Und brauchst du wirklich alles? Oder kannst du den "Mut zur Lücke" aufbringen? Also was wegwerfen?
"Herrmann" heißt bei uns der Kleidercontainer. Der hat immer Hunger. lachen
Füttere ihn! kick in the a..... (der ist aber ganz lieb gemeint!)

Ich weiß ja nicht wie viel Schrankraum du für dich selbst hast. Ich hatte im Schlafzimmer 2 Schränke nur für mich.
Einer war 1 m breit, der andere 2 m. Dazu 2 Plastikschränke auf dem Boden für die Sommer- bzw. Wintersachen.
Ein Schrank ist mir wegen Überfüllung zusammengebrochen.
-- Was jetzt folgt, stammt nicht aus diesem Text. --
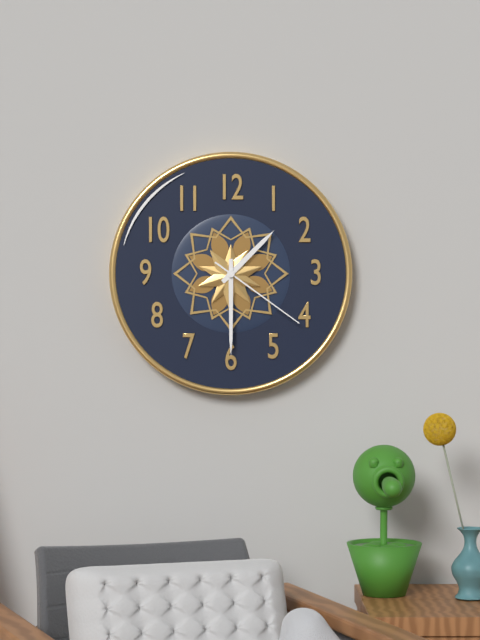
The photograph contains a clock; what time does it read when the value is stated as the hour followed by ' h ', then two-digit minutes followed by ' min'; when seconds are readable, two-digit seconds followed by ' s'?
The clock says 1 h 30 min 21 s
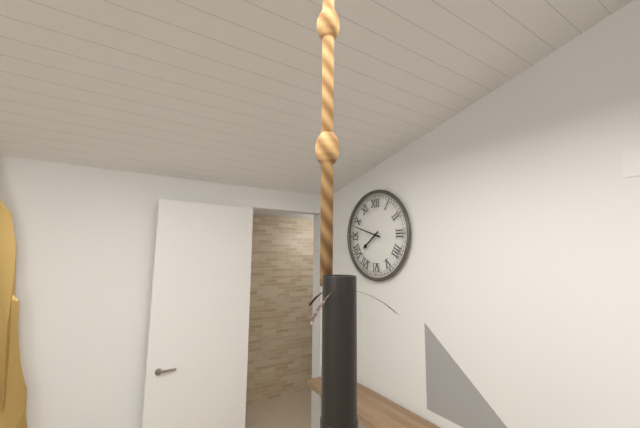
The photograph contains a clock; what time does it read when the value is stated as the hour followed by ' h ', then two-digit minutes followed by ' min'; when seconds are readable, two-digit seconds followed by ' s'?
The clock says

Verlegen
Jetzt hab nur den 2m breiten Schrank, in dem sogar noch die Bettwäsche und Tischtücher Platz haben.

Und die Plastikschränke auf dem Boden, da muss ich aber auch noch mal reduzieren.
Aber nicht alles auf einmal!
Ich mach es immer Tüte für Tüte. Erst hatte ich die gelben Säcke genommen, aber die sind so unhandlich.
Nun nehme ich normale Einkaufstüten, bei jedem Rausgehen überleg ich, was mit kann.
Müll, Bio- oder Restmüll, Plastikmüll, Altpapier, alte Batterien oder eben Klamotten.

Da hab ich in dem einen Jahr hier bei Klara schon ganz schön Luft gekriegt!
Du glaubst gar nicht, wie toll das ist! freuen

Vielleicht probierst du das auch mal?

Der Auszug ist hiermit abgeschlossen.